WHAT TO PRODUCE: In the part of the listing that runs from its start through the line containing "5: (432, 456)", swap "visible" for "present" and write out those lines again with nothing else changed.

[Records from a collection]
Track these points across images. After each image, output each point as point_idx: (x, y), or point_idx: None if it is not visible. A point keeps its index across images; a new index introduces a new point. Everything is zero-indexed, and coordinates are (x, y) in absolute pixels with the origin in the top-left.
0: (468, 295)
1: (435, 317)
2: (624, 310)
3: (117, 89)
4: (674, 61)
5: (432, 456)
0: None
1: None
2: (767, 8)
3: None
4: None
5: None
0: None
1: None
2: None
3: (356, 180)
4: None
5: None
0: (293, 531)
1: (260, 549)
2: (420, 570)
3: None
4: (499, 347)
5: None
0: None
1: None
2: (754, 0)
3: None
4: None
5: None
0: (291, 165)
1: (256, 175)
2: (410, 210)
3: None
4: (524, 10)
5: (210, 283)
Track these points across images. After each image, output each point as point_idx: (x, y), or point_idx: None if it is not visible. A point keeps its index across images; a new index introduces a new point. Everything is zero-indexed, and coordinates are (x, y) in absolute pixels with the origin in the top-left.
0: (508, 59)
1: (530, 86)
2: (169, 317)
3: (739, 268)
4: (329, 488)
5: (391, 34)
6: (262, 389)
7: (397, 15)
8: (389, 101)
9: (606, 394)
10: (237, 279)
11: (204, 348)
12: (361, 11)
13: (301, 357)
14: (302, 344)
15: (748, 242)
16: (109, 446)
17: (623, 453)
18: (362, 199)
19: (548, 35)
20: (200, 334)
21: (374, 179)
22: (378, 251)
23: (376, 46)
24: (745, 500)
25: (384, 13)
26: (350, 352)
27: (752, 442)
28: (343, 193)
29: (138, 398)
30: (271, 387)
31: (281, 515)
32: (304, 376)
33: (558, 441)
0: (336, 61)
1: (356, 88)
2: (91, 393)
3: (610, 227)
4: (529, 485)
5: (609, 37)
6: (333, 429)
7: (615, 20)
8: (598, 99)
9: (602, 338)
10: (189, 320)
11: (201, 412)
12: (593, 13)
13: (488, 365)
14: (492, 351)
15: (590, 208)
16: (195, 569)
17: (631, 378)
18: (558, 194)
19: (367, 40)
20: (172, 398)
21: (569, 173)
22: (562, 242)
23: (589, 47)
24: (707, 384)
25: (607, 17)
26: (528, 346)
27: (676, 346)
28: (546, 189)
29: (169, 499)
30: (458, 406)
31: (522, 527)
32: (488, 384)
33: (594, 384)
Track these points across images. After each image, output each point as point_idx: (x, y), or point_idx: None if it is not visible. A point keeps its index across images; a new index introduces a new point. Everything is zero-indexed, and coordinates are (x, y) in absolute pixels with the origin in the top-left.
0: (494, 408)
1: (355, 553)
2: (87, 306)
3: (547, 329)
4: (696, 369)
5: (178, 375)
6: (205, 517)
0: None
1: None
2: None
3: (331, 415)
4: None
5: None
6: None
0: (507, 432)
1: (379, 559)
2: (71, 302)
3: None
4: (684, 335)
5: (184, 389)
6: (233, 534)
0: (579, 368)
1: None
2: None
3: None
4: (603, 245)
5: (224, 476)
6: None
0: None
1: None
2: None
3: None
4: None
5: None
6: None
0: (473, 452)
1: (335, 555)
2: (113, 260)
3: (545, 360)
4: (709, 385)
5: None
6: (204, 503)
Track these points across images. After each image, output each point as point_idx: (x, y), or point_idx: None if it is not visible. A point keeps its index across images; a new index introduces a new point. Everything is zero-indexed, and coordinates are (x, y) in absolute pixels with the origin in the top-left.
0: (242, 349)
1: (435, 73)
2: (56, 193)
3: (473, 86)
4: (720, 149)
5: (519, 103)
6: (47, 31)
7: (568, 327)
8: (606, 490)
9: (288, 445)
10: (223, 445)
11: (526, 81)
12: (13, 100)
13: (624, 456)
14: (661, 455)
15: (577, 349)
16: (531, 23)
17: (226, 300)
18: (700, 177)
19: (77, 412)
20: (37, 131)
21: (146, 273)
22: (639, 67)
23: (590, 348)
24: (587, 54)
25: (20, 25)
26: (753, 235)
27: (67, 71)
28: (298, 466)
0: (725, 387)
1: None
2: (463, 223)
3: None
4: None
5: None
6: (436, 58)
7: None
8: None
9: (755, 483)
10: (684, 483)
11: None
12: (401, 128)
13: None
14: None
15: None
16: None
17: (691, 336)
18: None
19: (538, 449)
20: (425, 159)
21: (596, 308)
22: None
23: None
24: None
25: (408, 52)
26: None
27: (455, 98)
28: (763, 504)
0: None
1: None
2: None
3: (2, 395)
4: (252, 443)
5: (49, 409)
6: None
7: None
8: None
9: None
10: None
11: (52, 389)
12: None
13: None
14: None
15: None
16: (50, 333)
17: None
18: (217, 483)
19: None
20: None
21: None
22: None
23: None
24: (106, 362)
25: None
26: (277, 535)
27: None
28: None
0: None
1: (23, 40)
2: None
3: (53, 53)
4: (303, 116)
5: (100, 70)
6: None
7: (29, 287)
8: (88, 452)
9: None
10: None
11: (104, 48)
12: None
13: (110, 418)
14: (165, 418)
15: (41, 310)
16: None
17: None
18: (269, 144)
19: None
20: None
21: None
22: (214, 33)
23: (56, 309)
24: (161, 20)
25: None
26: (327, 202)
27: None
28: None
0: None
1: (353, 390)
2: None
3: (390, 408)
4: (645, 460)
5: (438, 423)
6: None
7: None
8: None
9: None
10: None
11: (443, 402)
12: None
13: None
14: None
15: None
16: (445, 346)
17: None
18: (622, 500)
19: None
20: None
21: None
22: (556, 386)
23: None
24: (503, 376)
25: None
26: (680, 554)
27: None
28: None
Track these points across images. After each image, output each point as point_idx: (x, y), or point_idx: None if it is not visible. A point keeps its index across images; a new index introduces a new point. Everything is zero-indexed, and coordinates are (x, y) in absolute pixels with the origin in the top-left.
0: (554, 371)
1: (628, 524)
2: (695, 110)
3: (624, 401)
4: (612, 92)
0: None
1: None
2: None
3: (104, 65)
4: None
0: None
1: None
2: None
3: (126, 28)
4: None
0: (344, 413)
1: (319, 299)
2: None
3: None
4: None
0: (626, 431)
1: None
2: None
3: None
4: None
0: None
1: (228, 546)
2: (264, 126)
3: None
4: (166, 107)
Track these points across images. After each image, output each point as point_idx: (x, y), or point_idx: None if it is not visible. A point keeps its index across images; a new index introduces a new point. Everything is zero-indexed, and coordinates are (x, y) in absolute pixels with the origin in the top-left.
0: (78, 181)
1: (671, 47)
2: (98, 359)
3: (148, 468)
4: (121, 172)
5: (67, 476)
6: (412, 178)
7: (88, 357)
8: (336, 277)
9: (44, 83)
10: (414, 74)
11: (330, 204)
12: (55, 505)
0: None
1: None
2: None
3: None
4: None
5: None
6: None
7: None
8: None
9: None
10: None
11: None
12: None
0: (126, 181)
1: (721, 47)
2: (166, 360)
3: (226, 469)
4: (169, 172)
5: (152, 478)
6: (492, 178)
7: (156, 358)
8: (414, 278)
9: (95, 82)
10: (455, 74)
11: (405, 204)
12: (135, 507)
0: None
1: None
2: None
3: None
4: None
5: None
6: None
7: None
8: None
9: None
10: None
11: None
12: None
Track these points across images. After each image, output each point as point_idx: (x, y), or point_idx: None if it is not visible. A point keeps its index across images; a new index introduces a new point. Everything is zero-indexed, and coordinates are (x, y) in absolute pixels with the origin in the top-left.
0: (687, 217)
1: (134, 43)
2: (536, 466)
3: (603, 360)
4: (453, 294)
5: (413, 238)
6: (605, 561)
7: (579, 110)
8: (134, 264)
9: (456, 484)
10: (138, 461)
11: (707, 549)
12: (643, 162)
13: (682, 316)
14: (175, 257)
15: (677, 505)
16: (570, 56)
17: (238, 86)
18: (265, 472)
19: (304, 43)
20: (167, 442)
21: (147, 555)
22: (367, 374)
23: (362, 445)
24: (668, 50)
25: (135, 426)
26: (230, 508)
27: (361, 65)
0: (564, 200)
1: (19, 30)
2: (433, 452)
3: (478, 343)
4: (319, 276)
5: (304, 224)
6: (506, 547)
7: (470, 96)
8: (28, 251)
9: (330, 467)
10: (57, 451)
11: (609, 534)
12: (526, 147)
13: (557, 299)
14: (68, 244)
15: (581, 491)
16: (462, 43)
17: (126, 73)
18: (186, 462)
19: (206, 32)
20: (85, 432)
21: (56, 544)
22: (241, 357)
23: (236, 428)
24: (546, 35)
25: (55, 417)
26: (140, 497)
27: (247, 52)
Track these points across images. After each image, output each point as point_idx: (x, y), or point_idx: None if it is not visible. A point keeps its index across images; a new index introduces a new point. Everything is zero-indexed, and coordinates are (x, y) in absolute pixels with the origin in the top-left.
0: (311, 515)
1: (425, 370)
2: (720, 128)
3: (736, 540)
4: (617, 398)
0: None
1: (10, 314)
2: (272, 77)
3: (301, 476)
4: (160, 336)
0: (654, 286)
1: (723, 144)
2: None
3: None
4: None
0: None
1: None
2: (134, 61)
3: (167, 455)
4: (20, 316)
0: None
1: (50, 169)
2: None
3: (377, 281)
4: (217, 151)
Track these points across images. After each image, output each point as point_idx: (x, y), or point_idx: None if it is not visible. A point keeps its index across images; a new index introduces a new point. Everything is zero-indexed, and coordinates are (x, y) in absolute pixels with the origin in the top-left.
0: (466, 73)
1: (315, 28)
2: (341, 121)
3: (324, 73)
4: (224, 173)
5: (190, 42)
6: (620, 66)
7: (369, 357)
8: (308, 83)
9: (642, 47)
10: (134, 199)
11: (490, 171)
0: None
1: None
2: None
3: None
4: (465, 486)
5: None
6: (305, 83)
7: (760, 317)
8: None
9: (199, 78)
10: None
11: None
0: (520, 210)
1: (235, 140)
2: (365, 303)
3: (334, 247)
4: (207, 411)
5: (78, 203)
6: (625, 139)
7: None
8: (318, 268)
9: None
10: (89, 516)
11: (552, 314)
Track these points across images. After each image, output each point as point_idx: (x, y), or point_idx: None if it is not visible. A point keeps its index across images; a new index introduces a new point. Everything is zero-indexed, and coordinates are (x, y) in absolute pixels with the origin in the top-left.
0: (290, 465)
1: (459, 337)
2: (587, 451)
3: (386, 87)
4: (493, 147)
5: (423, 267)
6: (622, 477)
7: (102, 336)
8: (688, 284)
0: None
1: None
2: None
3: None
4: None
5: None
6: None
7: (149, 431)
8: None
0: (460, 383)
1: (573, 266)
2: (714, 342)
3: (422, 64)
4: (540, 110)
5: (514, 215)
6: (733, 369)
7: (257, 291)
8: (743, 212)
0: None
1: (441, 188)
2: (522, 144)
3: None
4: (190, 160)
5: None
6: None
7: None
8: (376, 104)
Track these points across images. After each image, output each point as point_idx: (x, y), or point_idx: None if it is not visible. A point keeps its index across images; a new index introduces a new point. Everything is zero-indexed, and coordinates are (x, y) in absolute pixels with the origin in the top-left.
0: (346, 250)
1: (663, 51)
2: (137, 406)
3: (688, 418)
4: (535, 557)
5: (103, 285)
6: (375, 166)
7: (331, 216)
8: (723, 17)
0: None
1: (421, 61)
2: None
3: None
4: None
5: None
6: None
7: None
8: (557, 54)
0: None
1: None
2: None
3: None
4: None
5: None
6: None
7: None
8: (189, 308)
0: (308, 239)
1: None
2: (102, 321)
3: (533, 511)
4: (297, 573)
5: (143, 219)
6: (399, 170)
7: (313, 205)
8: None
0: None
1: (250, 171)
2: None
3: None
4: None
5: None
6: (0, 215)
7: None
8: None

EXPECTED ANSWER:
Track these points across images. After each image, output each point as point_idx: (x, y), or point_idx: None if it is not present. A point keeps its index across images; a new index introduces a new point. Everything is zero-indexed, and coordinates are (x, y) in absolute pixels with the origin in the top-left.
0: (468, 295)
1: (435, 317)
2: (624, 310)
3: (117, 89)
4: (674, 61)
5: (432, 456)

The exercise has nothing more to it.